In a speech here late Monday, Brown stressed that such a handover from international forces was a requirement for the withdrawal of Britain's 9,000 troops deployed to the country.

"I have offered London as a venue in the new year," Brown said in his annual speech to the Lord Mayor's Banquet. A pre-released version of the speech quoted him as offering to host a conference in January.

"I want that conference to chart a comprehensive political framework within which the military strategy can be accomplished.

"It should identify a process for transferring district by district to full Afghan control and if at all possible set a timetable for transfer starting in 2010."

Western leaders have insisted Afghan President Hamid Karzai tackle corruption as a condition for support in his second term which begins Thursday.

Brown, tipped to lose Britain's general election next year to the opposition, is facing mounting pressure over his country's involvement in the war as British casualties mount.

Five soldiers were shot dead earlier this month by a "rogue" Afghan policeman they were helping to train -- marking a low point of Britain's involvement in the eight-year conflict.

Brown said handing over power to the Afghan army and police was a key element of bringing British troops home.

"For it is only when the Afghans are themselves able to defend the security of their people and deny the territory of Afghanistan as a base for terrorists that our strategy of 'Afghanisation' will have succeeded and our troops can come home," he said.

He repeated his argument that the mission was key to preventing terror plots in Britain, saying international terrorism and in particular Osama Bin Laden's network remained the biggest threat to national security.

The prime minister said that "methodically and patiently, we are disrupting and disabling the existing leadership of Al-Qaeda".

"Since January 2008 seven of the top dozen figures in Al-Qaeda have been killed, depleting its reserve of experienced leaders and sapping its morale," he said.

"More has been planned and enacted with greater success in this one year to disable Al-Qaeda than in any year since the original invasion in 2001.

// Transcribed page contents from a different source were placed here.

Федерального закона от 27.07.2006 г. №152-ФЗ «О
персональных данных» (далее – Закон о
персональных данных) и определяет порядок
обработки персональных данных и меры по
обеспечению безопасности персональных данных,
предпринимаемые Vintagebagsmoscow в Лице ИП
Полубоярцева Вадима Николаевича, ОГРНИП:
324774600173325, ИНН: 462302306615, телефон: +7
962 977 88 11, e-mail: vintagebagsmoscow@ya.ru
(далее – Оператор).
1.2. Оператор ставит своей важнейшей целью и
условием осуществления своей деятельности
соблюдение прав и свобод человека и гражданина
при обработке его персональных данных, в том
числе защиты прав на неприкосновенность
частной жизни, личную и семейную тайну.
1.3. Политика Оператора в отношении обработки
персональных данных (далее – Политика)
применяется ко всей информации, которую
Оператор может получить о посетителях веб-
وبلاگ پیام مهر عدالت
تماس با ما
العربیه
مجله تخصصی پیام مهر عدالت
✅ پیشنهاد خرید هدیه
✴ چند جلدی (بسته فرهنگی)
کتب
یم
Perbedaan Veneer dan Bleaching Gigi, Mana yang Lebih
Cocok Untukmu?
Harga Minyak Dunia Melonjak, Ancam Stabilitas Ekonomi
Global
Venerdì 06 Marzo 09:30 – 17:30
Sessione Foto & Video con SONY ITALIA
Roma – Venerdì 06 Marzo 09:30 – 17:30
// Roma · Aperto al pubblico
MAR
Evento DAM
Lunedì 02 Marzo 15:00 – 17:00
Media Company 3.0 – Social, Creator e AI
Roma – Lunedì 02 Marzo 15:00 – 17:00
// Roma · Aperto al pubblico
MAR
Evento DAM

"We are in Afghanistan because we judge that if the Taliban regained power Al-Qaeda and other terrorist groups would once more have an environment in which they could operate."

Opinion polls show an increasing majority of Britons want the country's 9,000 troops to pull out of Afghanistan within 12 months.

Brown pointed to the fact that Al-Qaeda, which once operated from within Afghanistan under the protection of the Taliban, has been pushed into the border area with Pakistan.

But Al-Qaeda is still taking strength from "an extensive recruitment network across Africa the Middle East, Western Europe -- and in the UK," Brown said.

Brown said Britain must not retreat "into isolation" on foreign policy, but be both "patriotic and internationalist".

"As a nation we have every reason to be optimistic about our prospects: confident in our alliances, faithful to our values and determined as progressive pioneers to shape the world to come," he said.